I sleep with my hands across my chest…
So I got to attend a private party at the Mercy Lounge last night for winners of a contest sponsored by Jack Daniels. The winners were all British and flown to Nashville for a tour of the JD distillery in Lynchburg and a concert with The Features, The Editors and Maximo Park. My friend Tracy was kind enough to pass along the info to get me on the guest list (thanks, Tracy). Though as it turned out neither she nor I was listed. They let us in anyway.
I got there just as the Features started playing. They are truly a great band. I hope they continue playing music for a good, long time. I don’t listen to their music that often but I don’t know many bands (and any local?) who put on such a good show–it’s fun but at the same time professional. They closed with “Thursday” which I haven’t heard in years. Have they been playing it?
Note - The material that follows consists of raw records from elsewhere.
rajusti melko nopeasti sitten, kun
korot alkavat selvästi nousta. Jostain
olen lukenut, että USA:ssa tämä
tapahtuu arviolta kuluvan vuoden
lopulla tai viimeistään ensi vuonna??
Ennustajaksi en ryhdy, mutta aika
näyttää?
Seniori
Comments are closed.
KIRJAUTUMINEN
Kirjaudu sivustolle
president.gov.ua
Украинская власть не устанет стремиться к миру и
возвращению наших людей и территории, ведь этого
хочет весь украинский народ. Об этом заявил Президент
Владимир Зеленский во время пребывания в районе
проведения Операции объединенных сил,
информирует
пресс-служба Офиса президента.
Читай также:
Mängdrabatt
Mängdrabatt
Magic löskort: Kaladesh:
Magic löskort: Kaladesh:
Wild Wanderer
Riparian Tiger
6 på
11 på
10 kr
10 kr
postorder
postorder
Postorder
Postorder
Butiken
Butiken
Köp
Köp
Anyway, how good the Features are was highlighted by the second band, Editors (or The Editors, I don’t know which). They were a competent enough band, but annoying. To me at least. They sounded a little like Idlewild and Interpol but with too much Coldplay thrown in. I thought last night that I might describe them as “if Coldplay were cool” but then I decided that was a self-negating statement and besides, near the end of the set the singer did so many ridiculous, tortured arm movements that I couldn’t use the word “cool” to describe anything about them. If Coldplay are the Dave Matthews of English music, Editors are the Jason Mraz. But not as smiley.
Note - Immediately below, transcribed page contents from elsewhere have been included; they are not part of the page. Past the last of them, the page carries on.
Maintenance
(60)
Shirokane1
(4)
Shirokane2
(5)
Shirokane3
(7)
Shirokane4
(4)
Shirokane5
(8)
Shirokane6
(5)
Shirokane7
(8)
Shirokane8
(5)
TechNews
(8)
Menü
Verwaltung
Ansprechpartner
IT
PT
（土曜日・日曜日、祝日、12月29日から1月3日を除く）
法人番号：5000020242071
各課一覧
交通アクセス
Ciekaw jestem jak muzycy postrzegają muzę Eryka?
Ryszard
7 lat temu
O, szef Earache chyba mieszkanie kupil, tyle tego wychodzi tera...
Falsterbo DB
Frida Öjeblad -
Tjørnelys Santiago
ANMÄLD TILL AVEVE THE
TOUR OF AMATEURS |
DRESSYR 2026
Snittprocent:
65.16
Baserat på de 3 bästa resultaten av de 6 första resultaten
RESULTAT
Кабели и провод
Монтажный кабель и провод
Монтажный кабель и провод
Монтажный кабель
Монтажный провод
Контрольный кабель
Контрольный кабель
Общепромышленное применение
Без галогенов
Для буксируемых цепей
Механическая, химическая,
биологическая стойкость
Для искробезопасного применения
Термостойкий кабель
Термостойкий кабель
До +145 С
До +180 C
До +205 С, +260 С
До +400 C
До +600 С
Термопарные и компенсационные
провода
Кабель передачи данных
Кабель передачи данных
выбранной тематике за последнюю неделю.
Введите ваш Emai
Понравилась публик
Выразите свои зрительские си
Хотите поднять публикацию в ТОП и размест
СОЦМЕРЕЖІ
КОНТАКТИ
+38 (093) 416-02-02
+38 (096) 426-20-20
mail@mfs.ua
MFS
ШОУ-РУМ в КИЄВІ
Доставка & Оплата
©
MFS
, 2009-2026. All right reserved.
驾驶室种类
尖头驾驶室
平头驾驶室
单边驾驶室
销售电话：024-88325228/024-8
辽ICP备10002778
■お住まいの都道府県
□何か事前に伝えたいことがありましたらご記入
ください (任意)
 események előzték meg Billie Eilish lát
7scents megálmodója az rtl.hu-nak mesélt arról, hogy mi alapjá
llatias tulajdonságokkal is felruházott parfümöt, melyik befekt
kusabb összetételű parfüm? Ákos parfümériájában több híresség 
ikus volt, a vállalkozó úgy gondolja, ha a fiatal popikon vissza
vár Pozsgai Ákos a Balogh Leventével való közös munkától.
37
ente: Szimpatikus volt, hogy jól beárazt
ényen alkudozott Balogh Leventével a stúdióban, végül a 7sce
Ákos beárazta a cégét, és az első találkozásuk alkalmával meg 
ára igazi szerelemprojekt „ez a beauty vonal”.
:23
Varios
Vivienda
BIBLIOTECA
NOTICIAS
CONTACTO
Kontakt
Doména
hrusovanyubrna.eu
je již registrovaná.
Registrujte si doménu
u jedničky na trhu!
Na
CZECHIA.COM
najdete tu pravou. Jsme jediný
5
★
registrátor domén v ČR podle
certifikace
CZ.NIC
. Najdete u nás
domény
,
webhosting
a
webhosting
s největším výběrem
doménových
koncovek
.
Maximo Park are another band (like Diamond Nights) that I am an idiot for not talking about incessantly. They have been kicking my ass for months. They play very short, very sharp, incredibly taut post-punk. On record, their guitar and keyboards are incredibly thin, but the whole sound is punchy and incredibly direct. (Do you get the feeling that I think they’re incredible?) The voice is clear; the melodies are economical and catchy. It’s just fantastic. Live, they were much fuller. The guitar was bigger and the whole machine was more rock than the record belies. But just as direct, if not more so.
Singer Paul Smith (whose slicked over hair and trim black suit presents him as one of the Krays–or maybe just those dudes from Spandau Ballet who played the Krays in the movie) is frenetic–jumping, dancing in an angular fashion, and just shooting his words out. But he never missed a note and though the movements were certainly dramatic, it was never histrionic. Keyboardist Lukas Wooller was just as expressive. The two of them at one point had a little karate chop duel during an instrumental break in a song.
They played a great set featuring much of their debut album A Certain Trigger and a couple of oddities. The excellent B-side “Fear of Falling” which appears on the “Apply Some Pressure” single and a new song. They closed their encore by playing Stereolab’s “French Disco” with members of the Editors joining them on stage.
The sound was great (except for the Editors for whom I needed earplugs); the atmosphere bizarre (skimpily-dressed women serving fried BBQ); but the entire evening was brilliant.